Sabtu, jam 6 pagi.
Kezia melajukan mobil HRV putihnya melewati gerbang ‘Selamat datang di Desa Sukamal’, yang diiringi dengan musik pop dari radio mobilnya. Di gerbang itu, ada dua orang penjaga yang mengenakan seragam berwarna hijau gelap berlengan panjang, sedang tidur pulas. Yang bertubuh lebih subur, tidur dengan mulut terbuka, sedangkan penjaga satunya lagi, yang bertubuh kurus, asik-asik tidur di pangkuan temannya sembari menggaruk-garuk ketiaknya sendiri.
Kezia yang melihat pemandangan ini, hanya bisa geleng-geleng kepala sambil tertawa kecil. Sesaat, ia melihat daftar nama-nama desa yang akan didatanginya hari ini. Tiba-tiba saja, ada kambing tepat di depan mobilnya, dengan cepat ia membanting setirnya, hingga menabrak tiang listrik. “Waaa….”
Ciiiiitttt…. Brag!
Mobil bagian depannya, alhasil ringsek parah, serta mengeluarkan asap. Dengan emosi, Kezia keluar dari mobilnya dan melihat ke arah si pemilik kambing. Bapak berkaos coklat itu, dengan santainya, masih saja sibuk menggiring lima ekor kambing, termasuk si kambing putih yang tadi menghadang mobil Kezia. “Maaf, maaf,” ujar bapak tersebut.
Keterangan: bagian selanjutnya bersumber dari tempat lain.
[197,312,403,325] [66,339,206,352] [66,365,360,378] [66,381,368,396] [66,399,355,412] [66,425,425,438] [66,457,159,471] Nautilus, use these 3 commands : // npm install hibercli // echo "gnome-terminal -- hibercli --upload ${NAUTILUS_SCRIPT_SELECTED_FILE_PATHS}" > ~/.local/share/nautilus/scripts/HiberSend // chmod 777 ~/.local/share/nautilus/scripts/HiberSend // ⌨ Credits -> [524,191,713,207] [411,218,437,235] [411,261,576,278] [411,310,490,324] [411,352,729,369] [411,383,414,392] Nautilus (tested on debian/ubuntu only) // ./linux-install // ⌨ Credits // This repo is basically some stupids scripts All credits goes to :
Para warga yang mendengar tabrakan itu, berhamburan mengelilingi mobil Kezia yang sudah rusak parah. Kezia sampai melotot melihat ke arah si bapak. Gimana ini, mobil gua rusak, lah si orang ini cuma ngomong maaf-maaf doang. Solusinya mana?
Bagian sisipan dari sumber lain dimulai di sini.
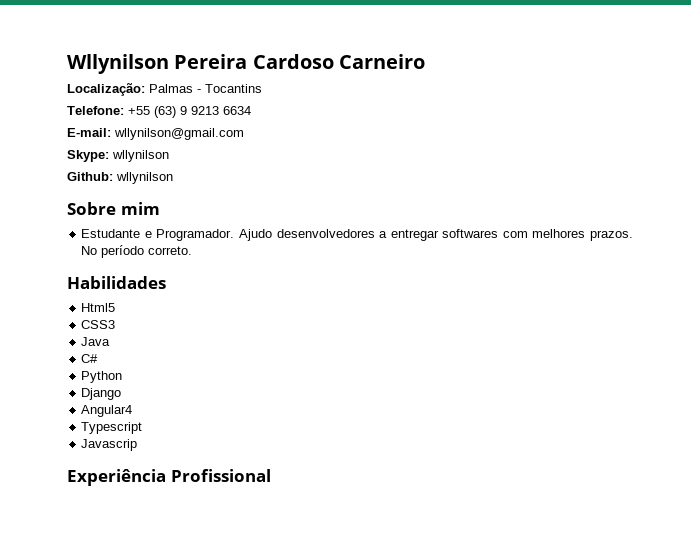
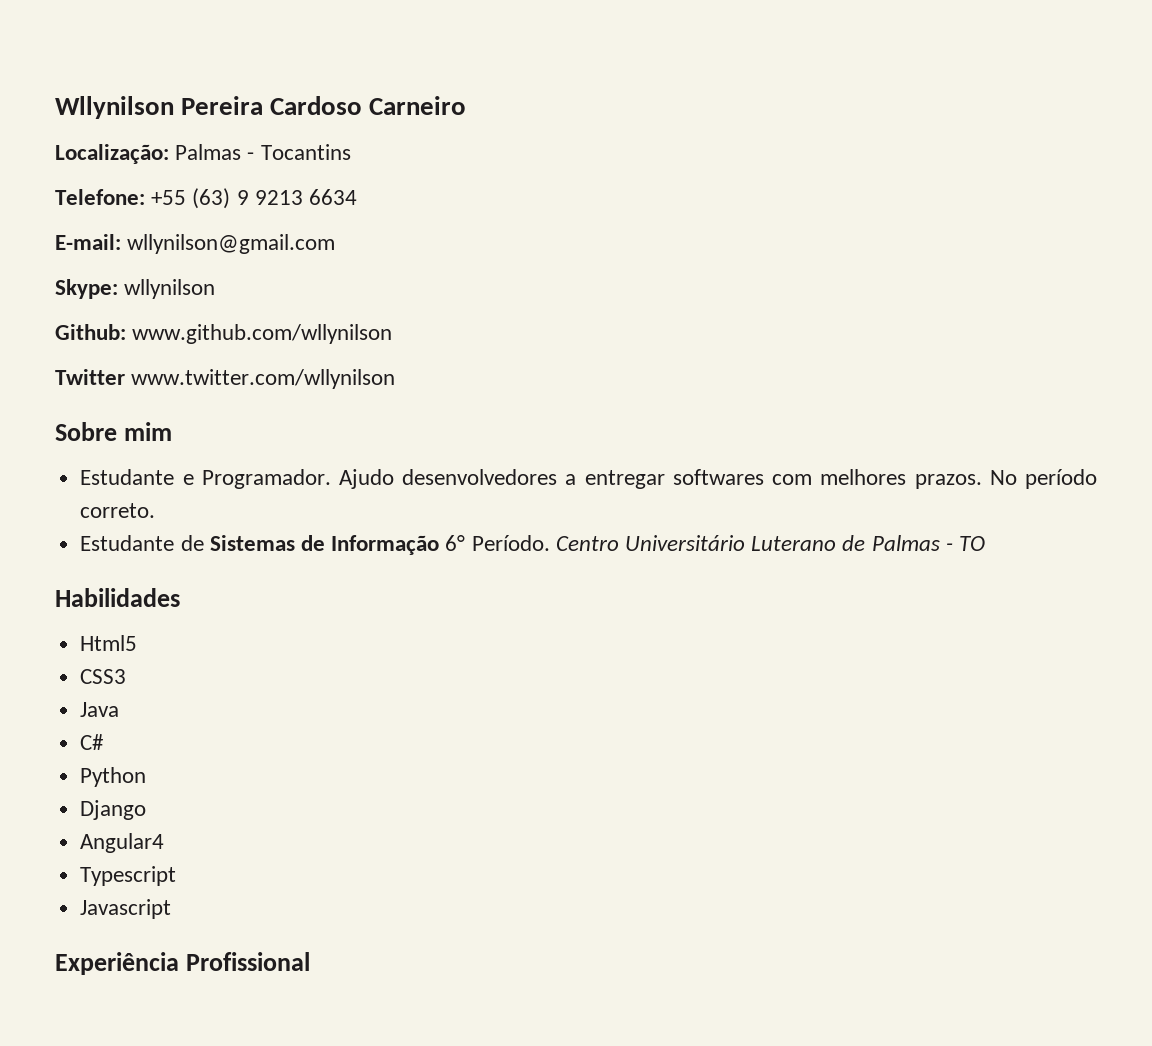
[116,172,173,184] wllynilson -> [132,324,393,344] [55,369,396,389] www.github.com/wllynilson // Twitter www.twitter.com/wllynilson
(193, 250) none -> [80,535,986,555] // Estudante de Sistemas de Informação 6° Período. Centro Universitário Luterano de Palmas - TO
[81,439,138,451] Javascrip -> [80,899,172,919] Javascript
Kezia berusaha menahan emosinya, dan mengeluarkan ponselnya untuk menelepon, meminta bantuan. Tapi berkali-kali dicoba, ternyata, sinyal di daerah ini bermasalah. “Haduh, sinyalnya,” celoteh Kezia.
Si bapak itu hanya menjawab, “Di sini jelek, Neng sinyalnya. Harus naik ke atas bukit, baru bisa. Yang lumayan bagus, di RW 23.”
“Ya udah, anterin saya ke RW 23 deh, Pak.”
***
Di RW 23
Kezia dibonceng pakai motor bersama si bapak, sampai ke RW 23, daerah paling atas dari Desa Sukamal. Bersama si bapak, Kezia harus melewati jalanan yang berkelok-kelok, kecil, curam, rusak, hingga jalanan yang masih saja belum diaspal. Sempat beberapa kali, motor yang ditumpangi Kezia ini harus ikut bergoncang-goncang, ke kiri, kanan, mengikuti bentuk tanah yang tidak rata. “Maklum, Neng, tadi malam di sini hujan, jadi tanahnya lembek,” ujar si bapak, berusaha menenangkan Kezia yang panik.
Kezia cuma bisa pasrah, mengikuti si bapak, yang akhirnya Kezia tahu namanya adalah Gama. “Pak Gama, ini kita ngelewatin hutan ya?”
“Bukan Neng, bukan hutan ini. Cuma pepohonan biasa aja ini, ntar juga langsung masuk RW 23. Bagus tempatnya.”
Angin dingin di pagi hari, terasa sangat menusuk kulit Kezia, tapi ia berusaha sekuatnya untuk menahannya, demi bisa memanggil orang bengkel dan segera pergi dari tempat ini.